Researchers say treatments like surgery, chemotherapy and radiation cause harm because of the physical and mental toll on the body.
"Treatment is worthwhile for the five in 1000 men with cancers that would invade and kill, but not for the men with slow-growing cancers that do not: possibly over 120 per 1000," said Dickinson.
The research suggests that mortality rates from prostate cancer started to decline a couple of years before the widespread use of PSA tests after 1996 and that it continues to drop by about 3.25 percent yearly.
"This pattern of decline in mortality rates began to occur earlier and is greater than could possibly be expected even from the most optimistic evaluation of screening," said Dickinson.
The group then looked at other reasons for the decrease and noted similar patterns of diagnoses and death rates in countries that started using PSA testing early.
In European countries that put off using the test, an expected delay in increase of diagnoses was seen and the change in mortality rates was similar to that of countries using PSA tests.

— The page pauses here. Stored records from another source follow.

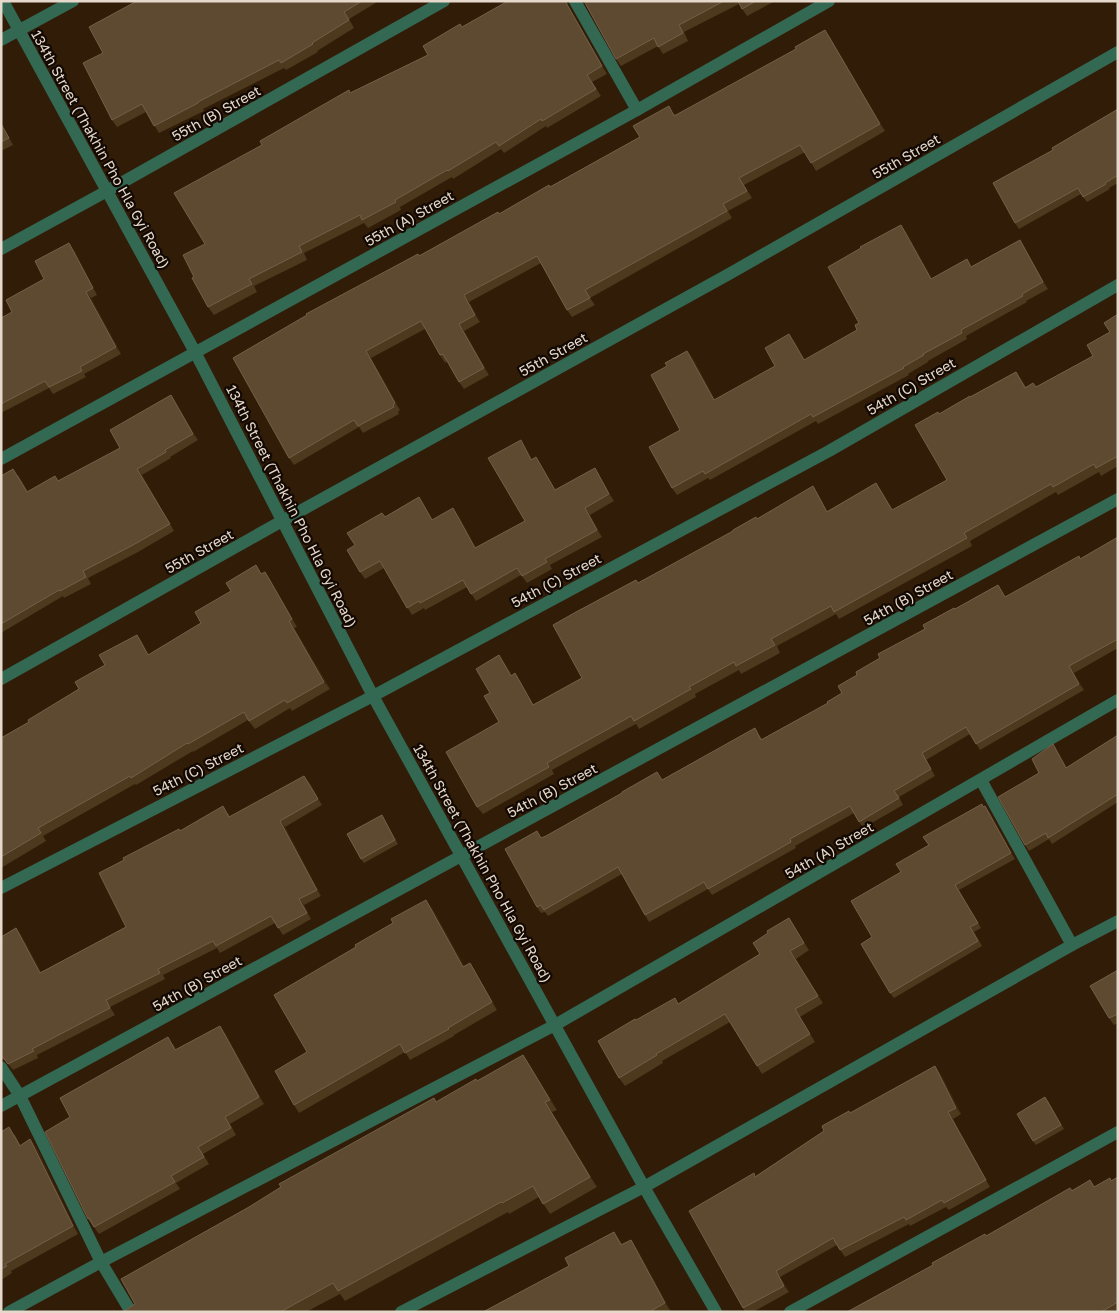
<svg xmlns="http://www.w3.org/2000/svg" width="1119" height="1313" font-family="'Golos Text',sans-serif">
	<style>
		.lines { fill: none; stroke-linecap: round; stroke-linejoin: round }
		.minor { stroke: #336853; stroke-width: 12 }
		.wall { fill: #4d391d }
		.shaded-wall { fill: #3b260d }
		.building { fill: #5e4a30; stroke: #736048 }
		.labels { text-anchor: middle; dominant-baseline: central; stroke-width: 4.5; stroke-linejoin: round; paint-order: stroke }
		.street-label { font-size: 14px; fill: #e6d8cb; stroke: #120903 }
	</style>
	<rect width="100%" height="100%" fill="#311c08"/>
	<g class="lines">
		<g class="minor">
			<path d="M3,1L195,352L373,696L644,1187L716,1312"/>
			<path d="M575,1L637,110"/>
			<path d="M1,40L73,1"/>
			<path d="M1,249L107,191L444,1"/>
			<path d="M1,459L637,110L829,1"/>
			<path d="M1,679L282,521L729,274L1118,52"/>
			<path d="M981,780L1072,945"/>
			<path d="M1,888L373,696L829,451L1118,285"/>
			<path d="M1,1067L20,1096L101,1262L131,1312"/>
			<path d="M1,1106L1118,499"/>
			<path d="M9,1312L101,1262L555,1025L1118,700"/>
			<path d="M401,1312L644,1187L1072,945L1118,921"/>
			<path d="M790,1312L1118,1132"/>
		</g>
	</g>
	<g class="wall">
		<path d="M137,1H379L349,19L354,28L317,51L318,52L286,70L284,68L203,109L204,111L159,133L146,112L117,127L112,120L103,53Z"/>
		<path d="M567,1L568,5L607,74L592,82L601,96L547,128L546,126L504,153L501,149L453,179L452,177L400,207L401,210L368,228L364,223L304,253L307,260L254,286L257,292L214,315L208,307L194,277L205,244L262,145L349,90L350,93L428,55L462,27Z"/>
		<path d="M584,1H775L747,16L739,4L684,32L688,41L663,54L658,46L621,66L616,59Z"/>
		<path d="M830,37L885,131L816,171L805,152L744,185L752,198L728,211L732,218L590,298L595,305L572,317L567,310L541,263L469,302L480,322L464,331L489,375L464,389L459,382L447,361L445,363L440,355L425,329L371,358L400,410L398,412L399,414L363,433L359,427L294,465L289,458L307,315L419,256L550,187L640,137L674,113L675,115Z"/>
		<path d="M1118,109V183L1109,188L1110,189L1087,202L1081,194L1019,229L1015,223L1053,150Z"/>
		<path d="M1,122L13,145L1,151Z"/>
		<path d="M901,225L906,232L932,279L972,267L1020,240L1048,289L1026,301L1027,302L966,336L967,339L928,361V362L908,374L909,375L818,424L816,421L710,480L708,478L677,495L672,488L680,430L692,357L715,400L775,366L794,341L805,360L857,330L859,323L861,248Z"/>
		<path d="M74,250L97,295L91,298L121,354L84,374L86,377L53,394L49,388L1,413V318L12,312Z"/>
		<path d="M1118,314V466L1101,476L1099,472L1058,495L1056,492L970,541L972,546L839,619L836,614L777,646L780,653L741,674L739,670L695,694L696,697L639,729L636,724L615,735L552,770L554,774L483,814L477,807L499,722L490,693L499,655L512,675L520,681L533,705L582,678L638,583L757,519L818,494L827,511L876,483L893,510L947,480L939,414L1016,372L1026,387L1033,383L1036,387L1093,356L1110,332Z"/>
		<path d="M175,402L198,440L170,457L171,458L142,475L174,531L138,552L88,578L91,584L64,598L63,596L1,633V476L18,475L28,492L59,481L120,448Z"/>
		<path d="M525,447L532,459L540,464L555,490L599,475L614,501L590,515L602,537L550,565L552,569L527,583L521,575L476,601L467,587L425,610L424,608L412,615L384,568L365,579L360,572L355,545L385,517L419,497L433,520L458,515L476,548L525,521Z"/>
		<path d="M1118,537V648L1074,673L1084,690L980,750L970,734L926,760L935,776L899,797L903,805L863,828L854,813L795,846L796,848L712,895L708,889L649,922L645,915L622,874L548,916L545,912L541,913L537,907L541,838L662,780L759,735L762,739L828,703L842,693L857,675L880,658L955,609L998,585L1005,597L1080,559Z"/>
		<path d="M265,572L270,579L297,627L294,628L330,689L292,711L290,708L255,729L248,720L193,752V751L136,785L135,784L43,836L46,841L1,868V738L29,722L79,689L137,635L142,642L149,655L201,623Z"/>
		<path d="M1118,735V802L1052,844L1049,839L1029,851L1025,845L1039,773L1053,744L1067,768Z"/>
		<path d="M309,782L322,805L285,827L321,896L304,905L311,919L283,935L275,923L220,953L217,948L163,975L165,979L110,1007L115,1015L37,1055L38,1058L13,1070L5,1060L1,1059V937L16,928L21,935L41,972L126,927L180,831L228,813L230,817Z"/>
		<path d="M985,806L1015,859L959,890L981,928L974,932L982,946L894,998L890,993L901,872L929,845Z"/>
		<path d="M384,819L398,844L364,863L361,859Z"/>
		<path d="M432,908L464,966L470,963L475,971L497,1010L454,1035V1036L410,1060L405,1052L299,1113L294,1105Z"/>
		<path d="M789,918L809,950L796,959L823,1003L800,1017L815,1042L762,1074L730,1022L662,1061L663,1063L625,1086L619,1078L636,1020L679,1004L760,954L768,933Z"/>
		<path d="M1118,970V1023L1114,1025L1109,1018Z"/>
		<path d="M225,1033L264,1104L230,1124L236,1135L203,1154L209,1164L176,1183L180,1189L99,1234L88,1219L70,1117L173,1044L176,1050Z"/>
		<path d="M530,1065L557,1110L552,1112L597,1187L550,1214L539,1197L509,1214L508,1212L345,1301L340,1294L306,1312H123L437,1102L478,1081Z"/>
		<path d="M940,1073L961,1114L953,1119L990,1187L949,1210L946,1207L910,1226L909,1224L845,1257L837,1245L780,1277L789,1292L753,1312H745L743,1308L756,1176L824,1131L850,1113Z"/>
		<path d="M1048,1101L1064,1129L1036,1145L1033,1141Z"/>
		<path d="M1,1132L15,1135L20,1145L30,1139L36,1147L78,1234L11,1271L12,1273L1,1280Z"/>
		<path d="M1118,1177V1312H847L1090,1180L1095,1187L1111,1180Z"/>
		<path d="M614,1232L622,1244L631,1240L637,1249L671,1312H483L569,1266Z"/>
	</g>
	<g class="shaded-wall">
		<path d="M565,1H567L568,5L607,74L602,66Z"/>
		<path d="M825,30L830,37L885,131L880,124Z"/>
		<path d="M1,122L13,145L1,124Z"/>
		<path d="M901,225L906,232L936,286L931,279Z"/>
		<path d="M1020,240L1048,289L1043,282Z"/>
		<path d="M69,243L74,250L97,295L93,288Z"/>
		<path d="M86,292L91,298L121,354L116,347Z"/>
		<path d="M464,295L469,302L480,322L475,315Z"/>
		<path d="M459,324L464,331L489,375L484,368Z"/>
		<path d="M789,334L794,341L809,367L804,360Z"/>
		<path d="M366,351L371,358L400,410L395,403Z"/>
		<path d="M687,351L692,357L719,407L714,400Z"/>
		<path d="M171,395L175,402L198,440L193,434Z"/>
		<path d="M521,440L525,447L536,467L531,460Z"/>
		<path d="M595,468L599,475L614,501L609,494Z"/>
		<path d="M137,469L142,475L174,531L170,524Z"/>
		<path d="M876,483L882,491L897,518L892,510Z"/>
		<path d="M813,486L818,494L832,519L827,512Z"/>
		<path d="M419,497L424,504L437,527L432,520Z"/>
		<path d="M453,508L458,515L480,555L475,548Z"/>
		<path d="M585,508L590,515L602,537L597,530Z"/>
		<path d="M265,572L270,579L297,627L292,619Z"/>
		<path d="M289,621L294,628L330,689L324,682Z"/>
		<path d="M137,635L142,642L153,663L148,655Z"/>
		<path d="M499,655L505,663L516,683L511,676Z"/>
		<path d="M1069,666L1074,673L1084,690L1079,684Z"/>
		<path d="M515,673L520,681L538,713L533,705Z"/>
		<path d="M1053,744L1057,750L1070,774L1066,768Z"/>
		<path d="M304,776L309,782L322,805L318,799Z"/>
		<path d="M985,806L989,811L1015,859L1011,853Z"/>
		<path d="M280,821L285,827L321,896L317,890Z"/>
		<path d="M299,899L304,905L311,919L307,913Z"/>
		<path d="M426,900L432,908L469,974L463,967Z"/>
		<path d="M789,918L809,950L804,943Z"/>
		<path d="M16,928L21,935L45,979L40,973Z"/>
		<path d="M790,951L796,959L823,1003L818,996Z"/>
		<path d="M470,963L475,971L497,1010L492,1002Z"/>
		<path d="M220,1026L225,1033L264,1104L259,1097Z"/>
		<path d="M523,1055L530,1065L557,1110L550,1100Z"/>
		<path d="M935,1066L940,1073L961,1114L956,1108Z"/>
		<path d="M545,1102L552,1112L597,1187L590,1177Z"/>
		<path d="M948,1112L953,1119L990,1187L986,1180Z"/>
		<path d="M30,1139L36,1147L78,1234L73,1226Z"/>
		<path d="M631,1240L637,1249L671,1312L665,1303Z"/>
		<path d="M776,1271L780,1277L789,1292L784,1286Z"/>
	</g>
	<g class="building">
		<path d="M137,1H362L344,12L349,20L312,43L313,44L281,63L279,60L198,102V103L154,126L142,104L112,120L83,63L103,53L89,27Z"/>
		<path d="M508,1H565L602,66L587,75L596,89L542,121L541,119L499,146L496,142L448,171L447,170L395,200L396,202L362,220L360,215L299,246L302,252L249,279L252,284L208,307L192,278L194,277L183,255L205,244L174,193L262,145L260,141L349,90L350,93L428,55L423,46L460,24L462,27Z"/>
		<path d="M584,1H724L679,25L683,33L658,47L654,38L616,59Z"/>
		<path d="M738,1H756L742,9Z"/>
		<path d="M825,30L880,124L811,163L800,145L739,178L747,191L723,204L727,211L585,290L590,298L567,310L537,256L464,295L475,315L459,324L484,368L459,382L443,354L440,355L421,321L366,351L395,403L393,405L394,407L358,426L354,420L289,458L233,358L307,315L306,314L418,254L419,256L498,212L499,214L549,185L550,187L640,137L633,126L669,106L674,116L796,49L795,47Z"/>
		<path d="M1118,109V175L1105,183L1106,184L1083,197L1078,188L1015,223L993,183L1053,150L1052,148Z"/>
		<path d="M1,124L9,138L1,142Z"/>
		<path d="M901,225L931,279L967,259L971,267L1020,240L1043,282L1022,294L1023,296L961,330L962,333L923,354L924,355L903,367L904,368L813,417L811,414L705,474L703,471L672,488L649,447L680,430L651,375L667,366L665,363L687,351L714,400L775,366L765,348L789,334L804,360L857,330L855,325L859,323L828,267L861,248L860,247Z"/>
		<path d="M69,243L93,288L86,292L116,347L80,367L82,371L49,387L45,381L1,404V318L12,312L6,300L44,279L35,261Z"/>
		<path d="M1118,314V456L1096,468L1094,464L1053,487L1051,484L964,533L967,538L834,612L831,606L771,639L775,645L736,666L734,662L689,687L691,689L634,721L631,716L610,728L547,763L549,767L477,807L446,752L499,722L484,696L490,693L476,669L499,655L511,676L515,673L533,705L582,678L553,625L576,612L636,580L638,583L733,531V530L756,517L757,519L813,486L827,512L876,483L892,510L947,480L915,425L938,412L939,414L970,396V397L1016,372L1025,388L1033,383L1036,387L1093,356L1087,345L1110,332L1104,323Z"/>
		<path d="M171,395L193,434L165,450L166,452L137,469L170,524L133,545L83,571L86,577L60,591L59,590L1,624V476L13,469L27,492L55,476L58,481L120,448L110,430Z"/>
		<path d="M521,440L531,460L536,457L555,490L595,468L609,494L585,508L597,530L545,559L547,562L522,576L517,568L471,594L463,580L420,603L419,601L407,608L380,561L360,572L347,550L355,545L347,533L382,513L385,517L419,497L432,520L453,508L475,548L525,521L488,458Z"/>
		<path d="M1118,537V639L1069,666L1079,684L976,744L966,727L922,753L931,769L894,791L899,798L859,822L850,806L790,839L791,842L708,889L704,882L645,915L618,867L544,910L541,905L537,907L505,849L537,831L541,838L546,836L622,793V792L657,772L662,780L755,728L761,740L828,703L827,702L842,693L838,686L857,675L856,672L880,658L878,654L925,629L923,625L954,608L955,609L998,585L1005,597L1079,556L1080,559Z"/>
		<path d="M256,565L261,574L265,572L292,619L289,621L324,682L287,703L285,700L249,721L244,712L188,744L187,743L131,778L130,776L38,828L41,833L1,857V738L29,722L28,720L79,689L75,682L105,665L99,655L137,635L148,655L201,623L195,612L231,591L226,583Z"/>
		<path d="M1118,735V794L1048,838L1046,833L1025,845L998,797L1039,773L1032,759L1053,744L1066,768Z"/>
		<path d="M304,776L318,799L280,821L317,890L299,899L307,913L278,928L271,916L216,946L213,941L158,969L160,973L106,1000L110,1008L32,1049L34,1051L8,1064L1,1055V937L16,928L40,973L126,927L99,873L124,860L123,858L179,829L180,831L223,806L229,817Z"/>
		<path d="M982,804L983,807L985,806L1011,853L955,885L978,923L970,927L978,941L890,993L861,944L872,937L851,901L901,872L896,864L929,845L923,837Z"/>
		<path d="M382,815L395,840L361,859L347,834Z"/>
		<path d="M426,900L463,967L470,963L492,1002L448,1028L449,1029L405,1053L400,1044L294,1105L275,1071L307,1052L274,995L356,947L355,945L393,923L391,919Z"/>
		<path d="M789,918L804,943L790,951L818,996L795,1009L810,1034L757,1066L725,1014L656,1054L657,1055L619,1078L598,1041L635,1019L636,1020L675,998L678,1004L760,954L753,943L768,933L767,931Z"/>
		<path d="M1118,970V1014L1109,1018L1090,986Z"/>
		<path d="M220,1026L259,1097L225,1117L231,1128L198,1147L204,1157L171,1176L175,1182L94,1227L89,1218L88,1219L45,1132L70,1117L60,1098L168,1037L175,1050Z"/>
		<path d="M523,1055L550,1100L545,1102L590,1177L543,1204L533,1186L502,1203L501,1202L338,1291L333,1283L282,1311L283,1312H123L135,1304L121,1279L249,1207L281,1187L279,1184L434,1098L436,1102L476,1079L477,1081Z"/>
		<path d="M935,1066L956,1108L948,1112L986,1180L944,1203L942,1200L906,1220L904,1217L840,1250L833,1238L776,1271L784,1286L743,1308L689,1211L754,1173L755,1177L824,1131L822,1126L849,1111L850,1113Z"/>
		<path d="M1045,1097L1061,1125L1033,1141L1017,1114Z"/>
		<path d="M9,1127L20,1146L30,1139L73,1226L5,1264L7,1266L1,1269V1132Z"/>
		<path d="M1118,1177V1302L1101,1312H847L933,1265L932,1263L985,1234L986,1236L1070,1188L1072,1191L1090,1180L1094,1187L1110,1178L1111,1181Z"/>
		<path d="M614,1232L621,1245L631,1240L665,1303L649,1312H483L569,1266L565,1258Z"/>
	</g>
	<g class="labels">
		<g class="street-label">
			<text transform="translate(216 113) rotate(-29)">55th (B) Street</text>
			<text transform="translate(101 149) rotate(61)">134th Street (Thakhin Pho Hla Gyi Road)</text>
			<text transform="translate(906 156) rotate(-30)">55th Street</text>
			<text transform="translate(409 218) rotate(-29)">55th (A) Street</text>
			<text transform="translate(553 354) rotate(-29)">55th Street</text>
			<text transform="translate(911 386) rotate(-30)">54th (C) Street</text>
			<text transform="translate(292 506) rotate(63)">134th Street (Thakhin Pho Hla Gyi Road)</text>
			<text transform="translate(199 551) rotate(-29)">55th Street</text>
			<text transform="translate(556 580) rotate(-28)">54th (C) Street</text>
			<text transform="translate(908 597) rotate(-29)">54th (B) Street</text>
			<text transform="translate(198 769) rotate(-27)">54th (C) Street</text>
			<text transform="translate(552 790) rotate(-28)">54th (B) Street</text>
			<text transform="translate(829 850) rotate(-30)">54th (A) Street</text>
			<text transform="translate(483 863) rotate(61)">134th Street (Thakhin Pho Hla Gyi Road)</text>
			<text transform="translate(197 983) rotate(-29)">54th (B) Street</text>
		</g>
	</g>
	<rect width="1119" height="1313" fill="none" stroke="#e6d8cb" stroke-width="5"/>
</svg>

"This suggests that the mortality drop is likely due to changes in patterns of treatment such as surgery, chemotherapy and radiation that occurred at that time in all these countries," said Dickinson. "There are also other possibilities such as changes in how deaths were reported."
Dickinson says the study shows most men who do not take a PSA test will likely never know they have cancer and that those who develop advancing cancer should be diagnosed and treated when symptoms occur.
The results of the study were published in the online edition of CMAJ Open on March 1.